Department of Electrical and Computer Engineering, UC San Diego, 9500 Gilman Drive, La Jolla, CA 92093, USA.
Bioinformatics and Systems Biology Graduate Program, UC San Diego, 9500 Gilman Drive, La Jolla, CA 92093, USA.
Syst Biol. 2023 May 19;72(1):17-34. doi: 10.1093/sysbio/syac031.

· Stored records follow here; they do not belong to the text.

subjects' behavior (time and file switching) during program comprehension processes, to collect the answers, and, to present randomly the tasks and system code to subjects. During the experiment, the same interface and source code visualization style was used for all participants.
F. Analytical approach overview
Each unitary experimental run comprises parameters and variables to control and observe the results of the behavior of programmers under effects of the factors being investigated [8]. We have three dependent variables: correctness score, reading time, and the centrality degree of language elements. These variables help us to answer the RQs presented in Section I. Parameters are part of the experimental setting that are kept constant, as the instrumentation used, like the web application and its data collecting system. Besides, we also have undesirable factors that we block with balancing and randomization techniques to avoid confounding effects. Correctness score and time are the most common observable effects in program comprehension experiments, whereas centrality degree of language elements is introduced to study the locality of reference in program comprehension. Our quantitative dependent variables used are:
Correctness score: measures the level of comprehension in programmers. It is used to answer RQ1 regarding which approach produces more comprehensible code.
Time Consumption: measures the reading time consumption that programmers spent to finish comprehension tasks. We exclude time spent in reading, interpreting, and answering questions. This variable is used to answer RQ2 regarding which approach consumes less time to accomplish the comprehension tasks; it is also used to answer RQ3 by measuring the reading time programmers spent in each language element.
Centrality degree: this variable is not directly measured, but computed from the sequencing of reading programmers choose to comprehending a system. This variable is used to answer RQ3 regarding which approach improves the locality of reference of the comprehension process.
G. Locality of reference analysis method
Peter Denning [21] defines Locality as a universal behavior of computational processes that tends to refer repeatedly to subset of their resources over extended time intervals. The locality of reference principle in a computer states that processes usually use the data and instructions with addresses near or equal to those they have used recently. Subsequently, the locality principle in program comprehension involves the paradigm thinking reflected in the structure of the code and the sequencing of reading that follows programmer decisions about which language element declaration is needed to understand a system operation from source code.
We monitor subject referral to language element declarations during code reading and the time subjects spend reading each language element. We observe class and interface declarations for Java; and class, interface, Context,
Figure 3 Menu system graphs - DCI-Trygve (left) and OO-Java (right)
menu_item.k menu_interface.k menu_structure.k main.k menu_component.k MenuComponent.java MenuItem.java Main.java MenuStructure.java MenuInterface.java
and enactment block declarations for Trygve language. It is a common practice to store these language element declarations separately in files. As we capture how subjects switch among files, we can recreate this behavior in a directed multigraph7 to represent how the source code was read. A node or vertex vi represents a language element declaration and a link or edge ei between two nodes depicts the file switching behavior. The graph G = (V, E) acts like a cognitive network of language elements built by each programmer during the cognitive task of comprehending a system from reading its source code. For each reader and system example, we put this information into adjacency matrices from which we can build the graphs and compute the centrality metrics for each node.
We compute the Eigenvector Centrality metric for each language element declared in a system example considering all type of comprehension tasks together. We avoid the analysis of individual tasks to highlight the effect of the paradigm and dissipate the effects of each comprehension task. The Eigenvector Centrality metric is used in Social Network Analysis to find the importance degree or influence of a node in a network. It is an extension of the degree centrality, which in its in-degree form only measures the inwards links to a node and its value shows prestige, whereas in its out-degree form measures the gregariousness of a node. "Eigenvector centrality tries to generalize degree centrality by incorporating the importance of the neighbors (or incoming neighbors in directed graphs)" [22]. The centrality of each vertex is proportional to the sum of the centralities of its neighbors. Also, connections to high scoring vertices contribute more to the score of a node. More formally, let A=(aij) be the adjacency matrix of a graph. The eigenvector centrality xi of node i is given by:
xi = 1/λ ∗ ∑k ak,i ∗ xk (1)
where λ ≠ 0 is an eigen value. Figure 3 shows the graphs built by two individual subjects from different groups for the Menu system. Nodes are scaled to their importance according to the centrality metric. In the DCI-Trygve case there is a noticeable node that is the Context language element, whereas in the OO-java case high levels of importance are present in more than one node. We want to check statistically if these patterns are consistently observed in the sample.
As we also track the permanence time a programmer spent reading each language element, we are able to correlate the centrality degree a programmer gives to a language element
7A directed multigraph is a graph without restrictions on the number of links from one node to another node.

Placing new sequences onto reference phylogenies is increasingly used for analyzing environmental samples, especially microbiomes. Existing placement methods assume that query sequences have evolved under specific models directly on the reference phylogeny. For example, they assume single-gene data (e.g., 16S rRNA amplicons) have evolved under the GTR model on a gene tree. Placement, however, often has a more ambitious goal: extending a (genome-wide) species tree given data from individual genes without knowing the evolutionary model. Addressing this challenging problem requires new directions. Here, we introduce Deep-learning Enabled Phylogenetic Placement (DEPP), an algorithm that learns to extend species trees using single genes without prespecified models. In simulations and on real data, we show that DEPP can match the accuracy of model-based methods without any prior knowledge of the model. We also show that DEPP can update the multilocus microbial tree-of-life with single genes with high accuracy. We further demonstrate that DEPP can combine 16S and metagenomic data onto a single tree, enabling community structure analyses that take advantage of both sources of data. [Deep learning; gene tree discordance; metagenomics; microbiome analyses; neural networks; phylogenetic placement.].
将新序列放置到参考系统发育树上的方法越来越多地用于分析环境样本,特别是微生物组。现有的放置方法假设查询序列是在参考系统发育树上的特定模型下直接进化的。例如,它们假设单基因数据(例如 16S rRNA 扩增子)是在基因树上的 GTR 模型下进化的。然而,放置通常有更雄心勃勃的目标:在不知道进化模型的情况下,根据来自单个基因的数据扩展(全基因组)种系树。解决这个具有挑战性的问题需要新的方向。在这里,我们引入了深度学习支持的系统发育放置(DEPP)算法,这是一种使用没有先验模型的单个基因来学习扩展种系树的算法。在模拟和真实数据中,我们表明 DEPP 可以在没有任何模型先验知识的情况下匹配基于模型方法的准确性。我们还表明,DEPP 可以使用单个基因以高精度更新微生物多基因树。我们进一步证明,DEPP 可以将 16S 和宏基因组数据合并到单个树上,从而能够进行利用这两种数据来源的群落结构分析。[深度学习;基因树分歧;宏基因组学;微生物组分析;神经网络;系统发育放置。]